Я молчал. Марк достал из кармана своей жилетки сигару и, откусив кончик, сунул ее в рот. Затем он, также вольно щелкнув зажигалкой, прикурил и тут же глубоко затянулся..
— Не предлагаю вам, потому что знаю — вы не курите, — произнес Марк, выпустив в воздух клуб едкого дыма. — Катарина много мне о вас рассказывала, признаюсь честно — по моей просьбе. Я, знаете ли, в отличие от остальных ее друзей, не отношусь с предубеждением к вашей профессии. Даже, можно сказать, я уважаю ваш выбор. Чистка… Это, наверное, так волнующе опасно и в то же время интересно.
— Да, — сухо, как и следовало говорить майору Чистки, ответил я, ничего не сказав про выбор. Его-то у меня как раз и не было. — Да, бывает интересно и опасно — по-разному… Но, конечно, чаще опасно и мерзко.
Я старался говорить беспристрастно, как сторонний наблюдатель, который сам никогда в чистке не участвовал. Но был ли мой голос по-настоящему беспристрастен? Я не знал этого. И того также не знал, не проглядывают ли наружу мои истинные чувства. Не бросается ли в лицо вина, столь очевидно проступающая на моей спине капельками холодного пота. Я боялся — боялся, что Марк видит, как нервно сжимаются мои пальцы на подлокотнике кресла при одном упоминании о Чистке.
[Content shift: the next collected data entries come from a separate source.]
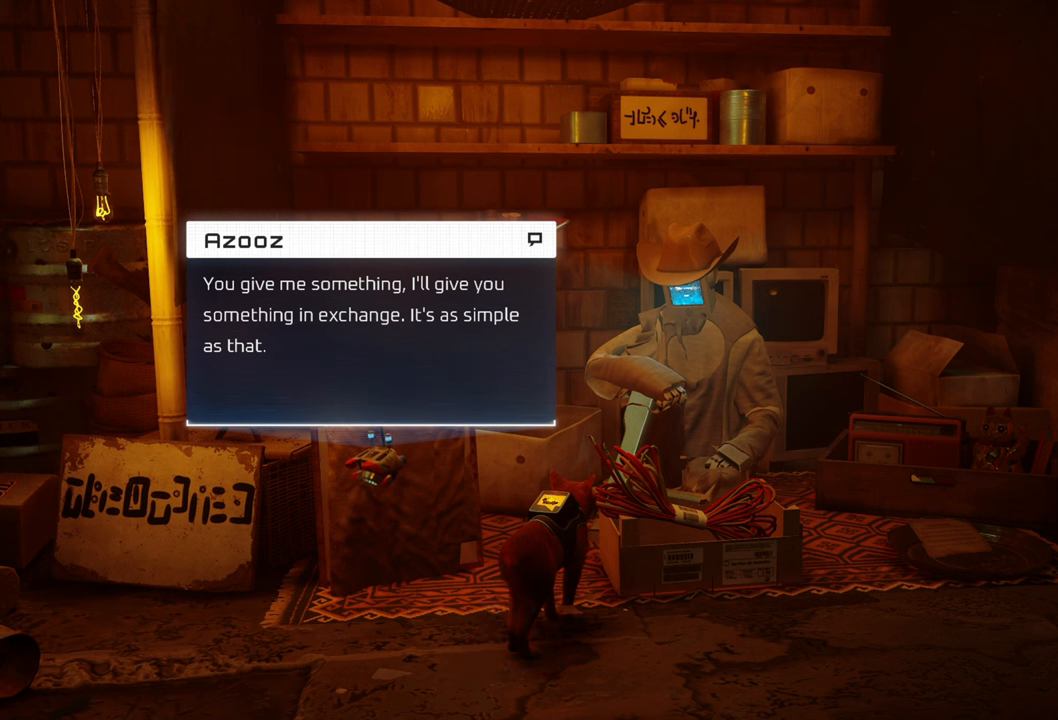
Gameplay with a controller (Xbox layout); each line is a JSON object with the inputs held at the frame after it. "events" lists button and stick changes between this image and that frame as [ms after this image, input, new state], when the widget could be followed in between. Not read: Z.
{"buttons": ["X"], "left_stick": "center", "right_stick": "center", "events": [[500, "X", "down"]]}
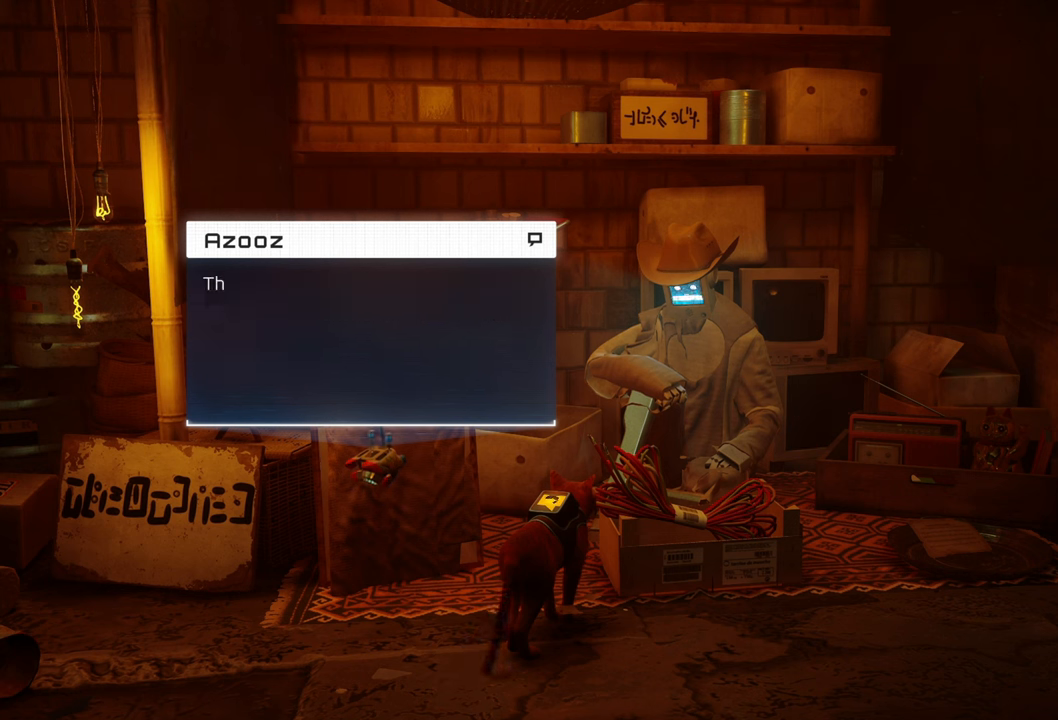
{"buttons": [], "left_stick": "center", "right_stick": "center", "events": [[180, "X", "up"]]}
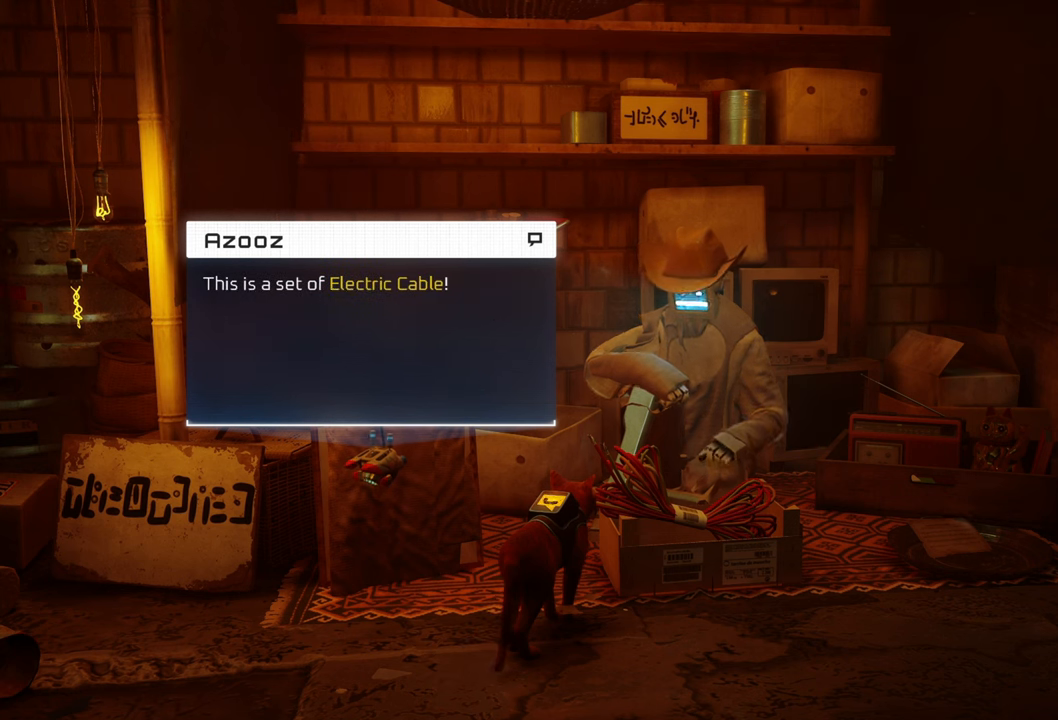
{"buttons": [], "left_stick": "center", "right_stick": "center", "events": []}
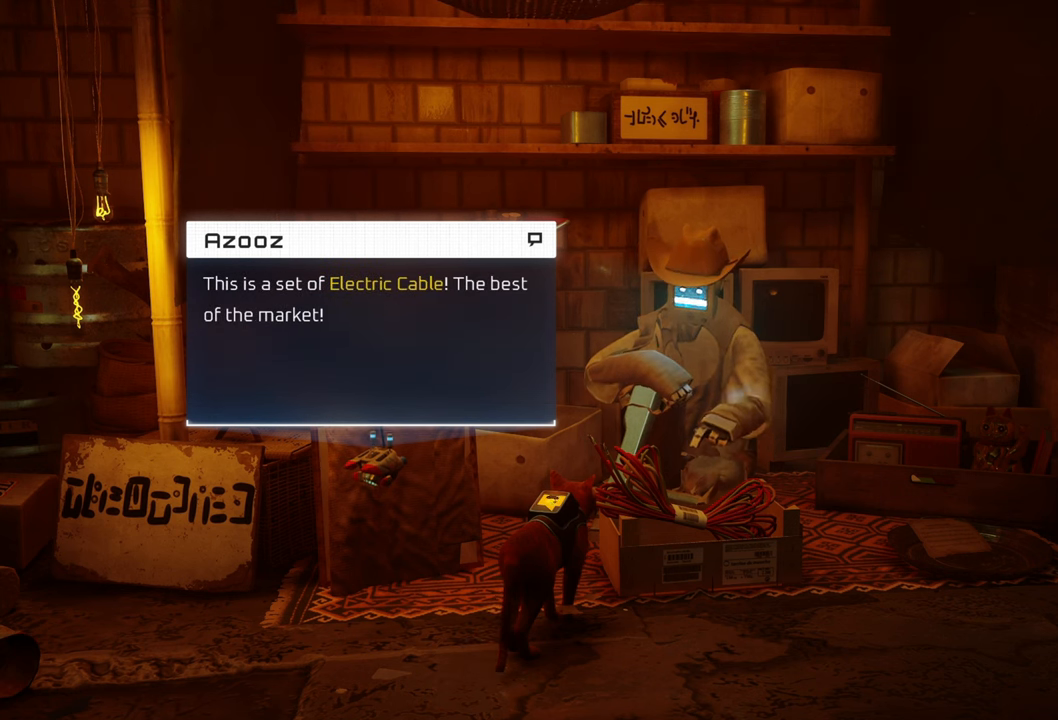
{"buttons": [], "left_stick": "center", "right_stick": "center", "events": []}
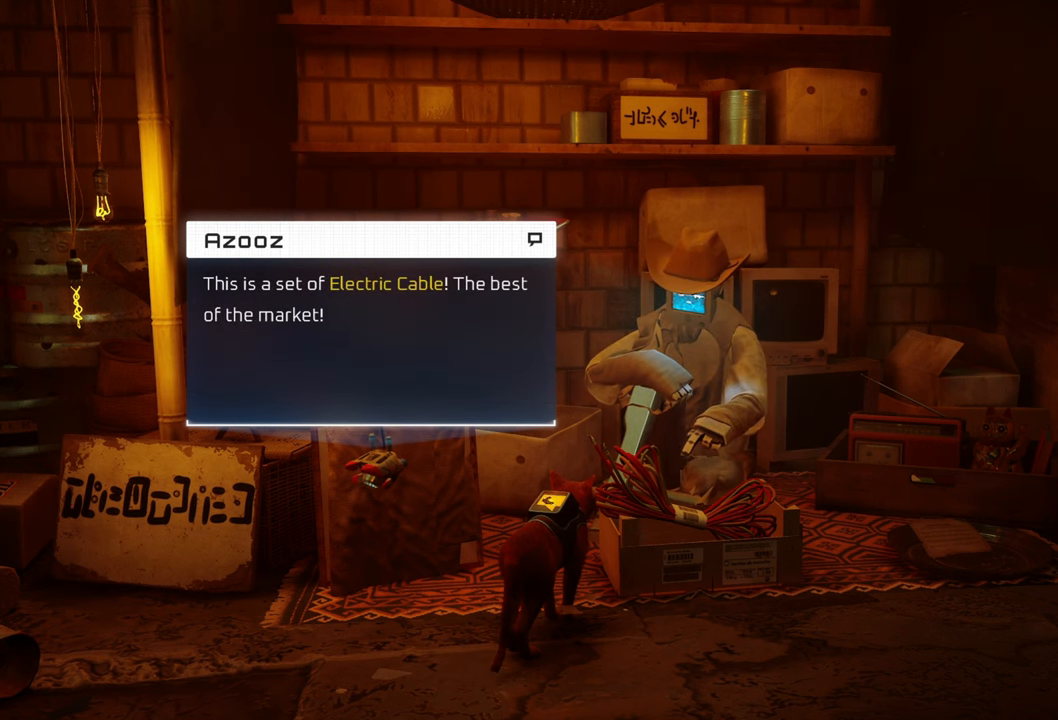
{"buttons": [], "left_stick": "center", "right_stick": "center", "events": []}
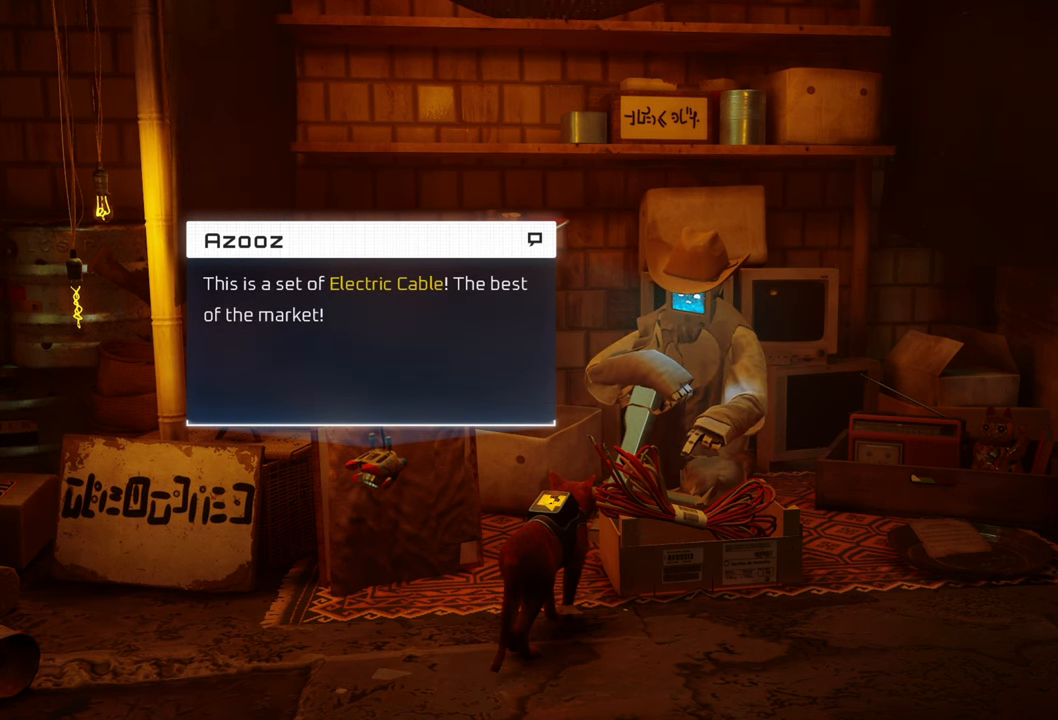
{"buttons": [], "left_stick": "center", "right_stick": "center", "events": []}
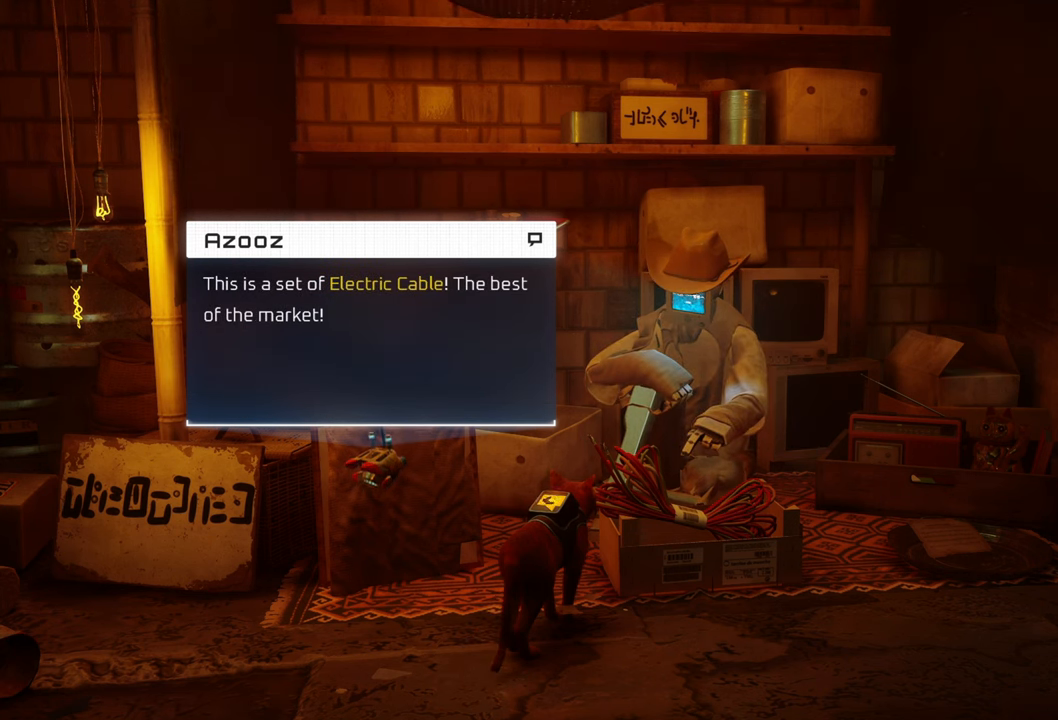
{"buttons": [], "left_stick": "center", "right_stick": "center", "events": []}
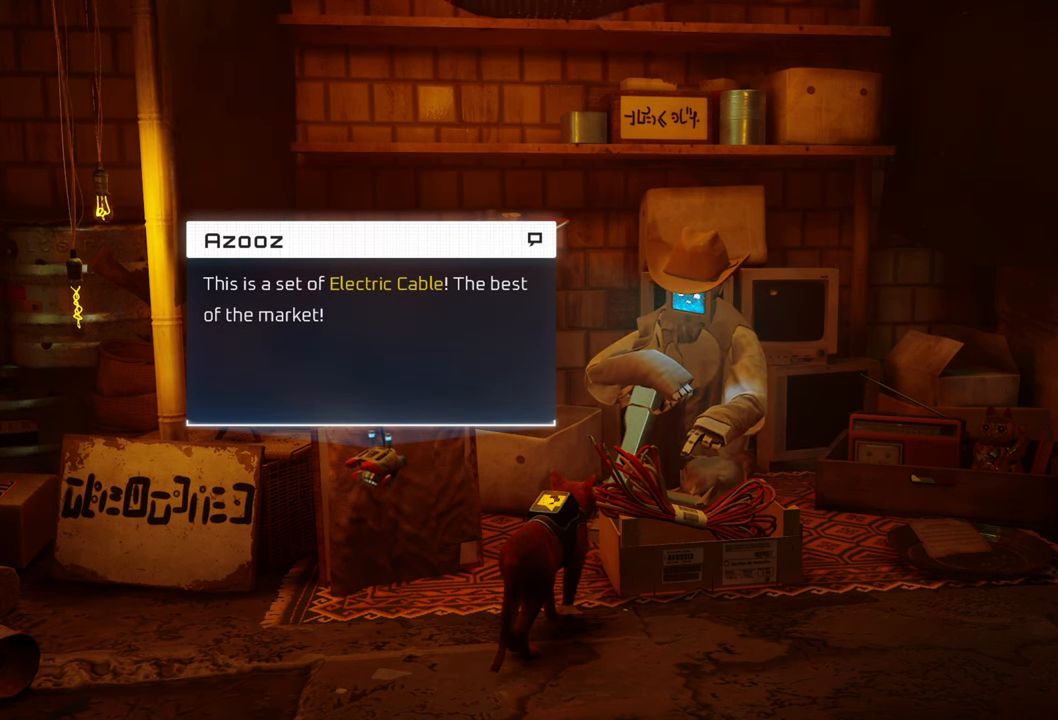
{"buttons": [], "left_stick": "center", "right_stick": "center", "events": []}
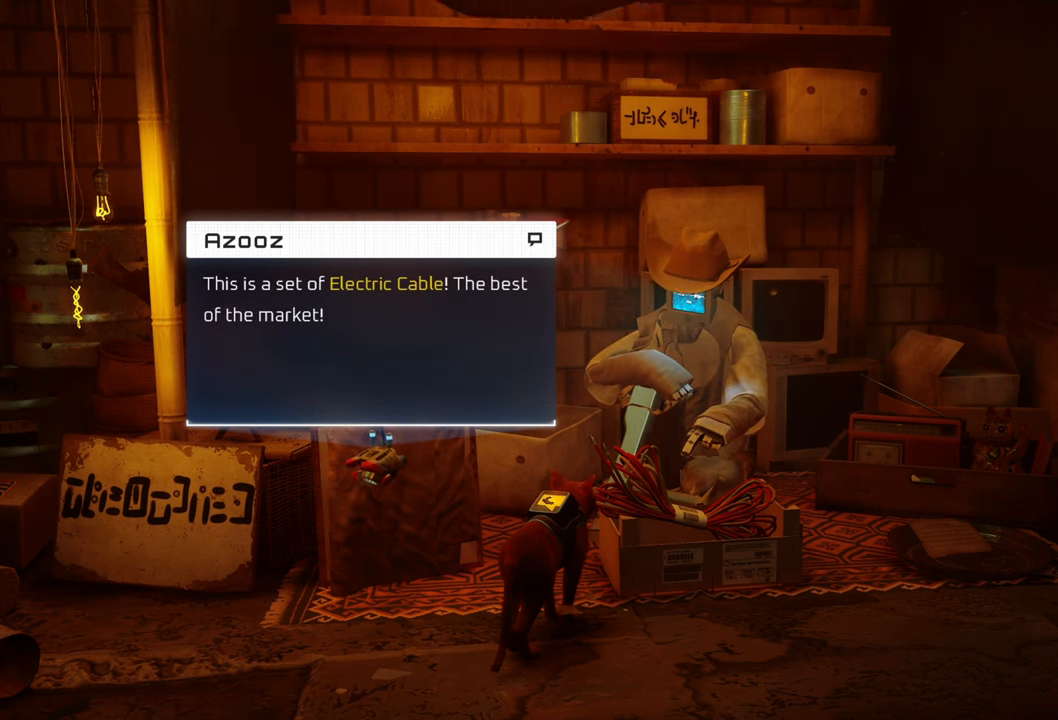
{"buttons": [], "left_stick": "center", "right_stick": "center", "events": []}
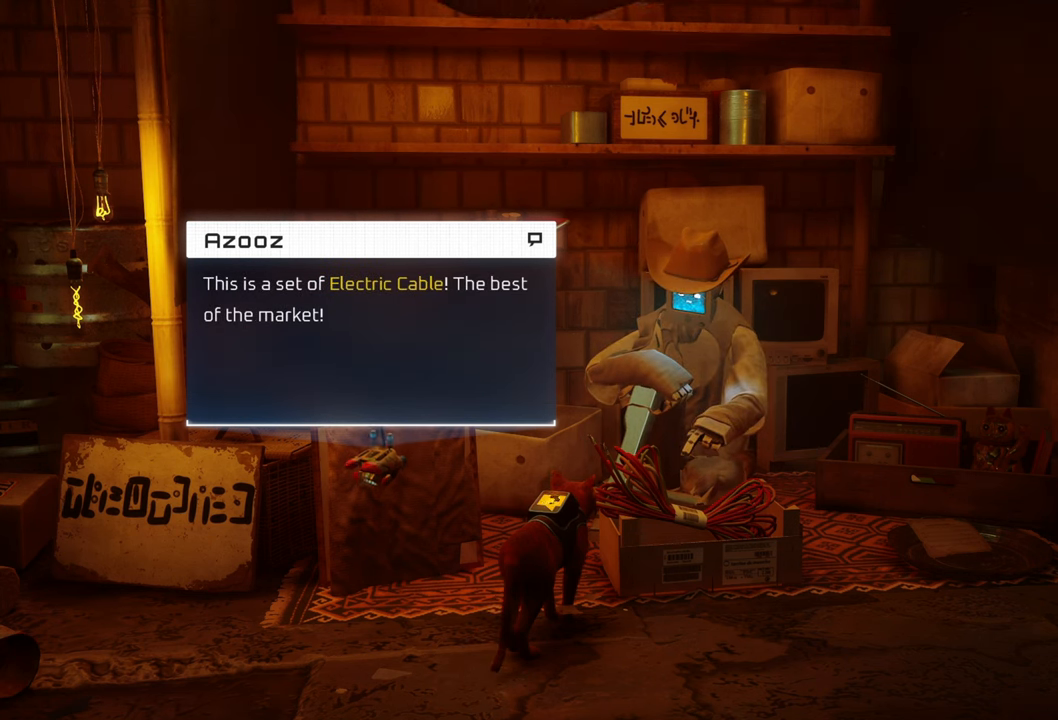
{"buttons": [], "left_stick": "center", "right_stick": "center", "events": []}
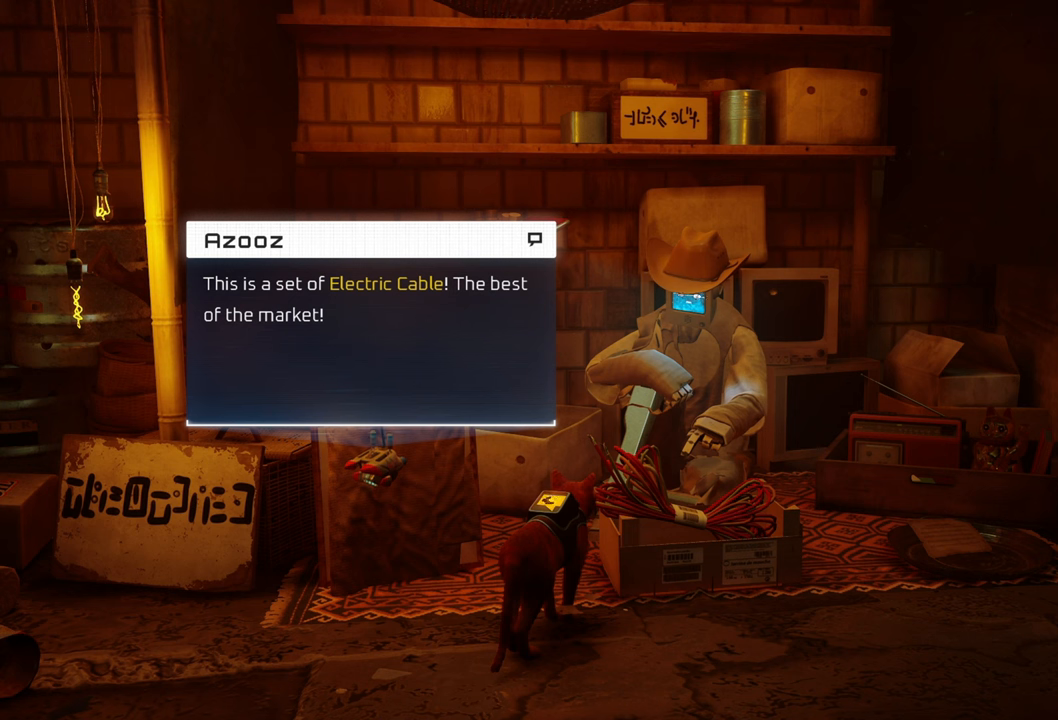
{"buttons": [], "left_stick": "center", "right_stick": "center", "events": [[140, "X", "down"], [300, "X", "up"]]}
Если кто-то считает, будто я ощущал ответственность за уничтожение многих невинных жизней, то он не прав. Это только моя спина вспотела. И то лишь потому, что я вспомнил Лока. Вот единственная та вина, которую я нес в себе. А все остальное… Разве чувствуют себя виноватыми все остальные люди, пожиная плоды моей работы? Разве чувствуют себя виноватыми, члены Совета? Конечно же нет! По сути своей, все человечество — одно подразделение Чистки. И эта истина не требует какого-либо доказательства. Для меня она непреложна!